На видео была я и Конрад в том самом роковом зимнем саду. То, как он срывает мое платье, отбрасывая его в сторону. То, как я соглашаюсь на минет в обмен на его условия. Съемка велась с довольно дальнего расстояния, но камера была великолепная – разглядеть можно было мельчайшие подробности.
«Этого не может быть! – слезы навернулись на глаза, губы затряслись. – Боги, нет! Нет, нет, нет…»
– Позвольте представить вам будущую госпожу Майер – Эмми Браун. В самое ближайшее время она станет моей женой, – тем временем протянул Майер, а я пыталась вернуться в реальность, но вид меня же самой, отсасывающей Конраду на коленях, просто перевернул реальность, лишая гравитации. – Предвещая дальнейшие пересуды: сегодня мы узнали, что моя невеста беременна. Да, от другого. Но ребенка буду воспитывать я, и это никак не влияет на наши чувства и отношения. Это все, господа. На этом официальное обращение окончено.
Пространство стало двумерным, голоса вокруг начали двоиться. Перед глазами крутились кадры моего собственного падения. Того, что я хотела бы забыть или оставить под замком в недрах памяти. Майер видел минет! Он заснял это… Я отчаянно переводила взгляд из стороны в сторону, пытаясь сказать хоть слово. Потому что Майер лгал! Я не была его невестой, тем более – беременной от другого. Но происходящее казалось каким-то страшным сном, ведь горло онемело, а словам просто не получалось вырваться наружу.

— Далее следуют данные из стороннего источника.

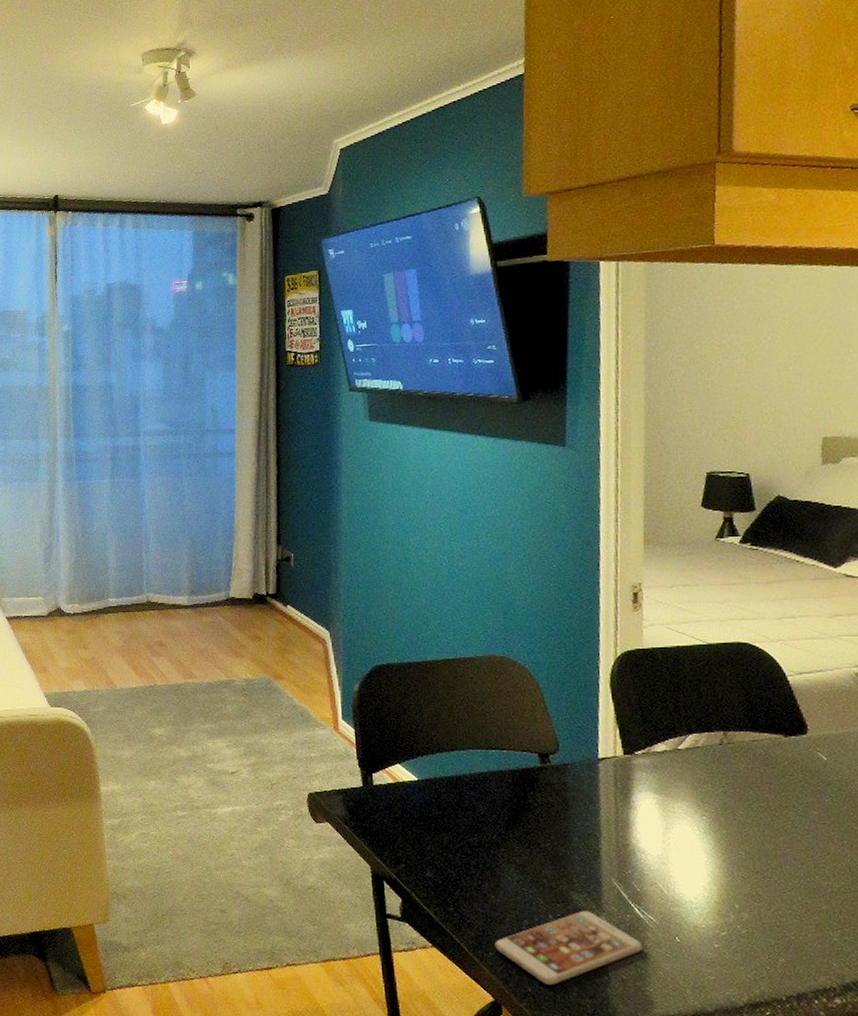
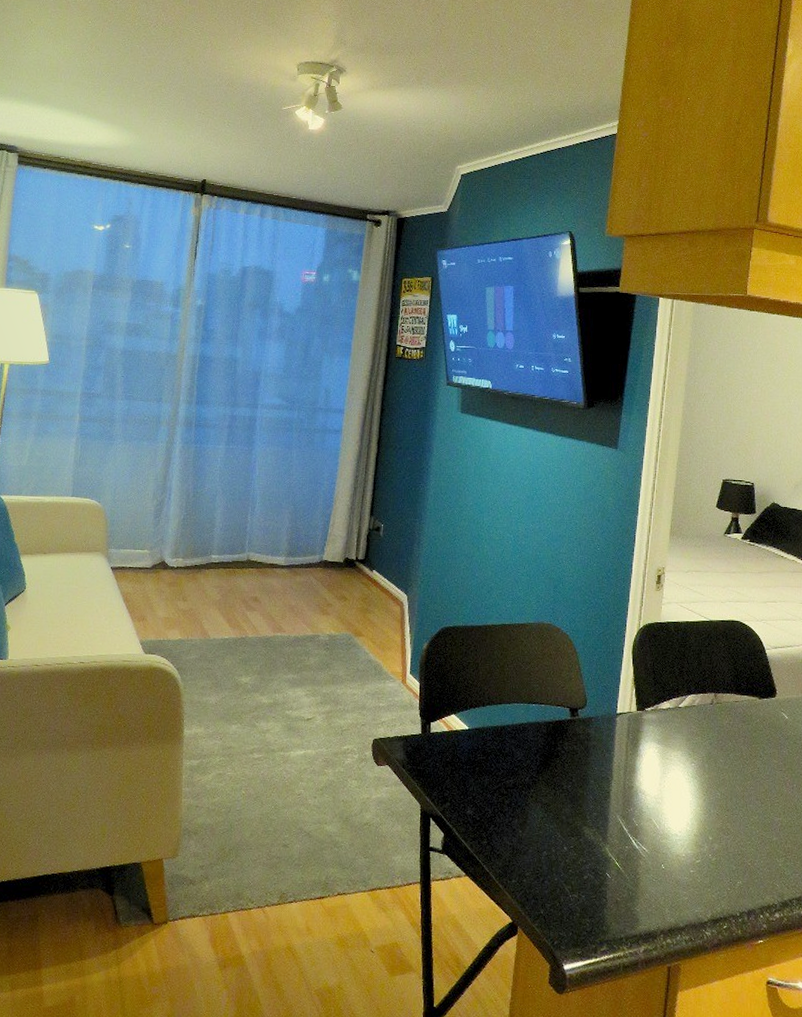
smartphone: present [494,910,643,986] -> none [517,842,635,908]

– Я… Подождите… – пыталась выдавить, рыча от злости и отчаянья. – Я не… То есть…
И тут на глаза попался Он – стоящий в первом ряду. На мужчине была черная одежда и накинутый на голову капюшон, но узнать его получилось без труда. Ведь еще вчера я видела его лицо на записи камеры наблюдения.
– Папа… – ахнула я в полголоса, вцепившись в руку Майера до посинения, совершенно не понимая, что вообще делаю. Кажется, Майер говорил что-то еще, но я больше не могла разобрать и буквы.
Потому что Джек Браун смотрел на меня так, будто я была свежим стейком, за процессом приготовления которого он с жадностью наблюдал. Его глаза были безумны и в то же время умны, напитаны жизнью, как у маньяка, сделавшего этот выбор осознанно. От вида отца по моей спине поползли мурашки, а инстинкт самосознания вопил, что есть мочи: «Беги, Эмми! Беги!»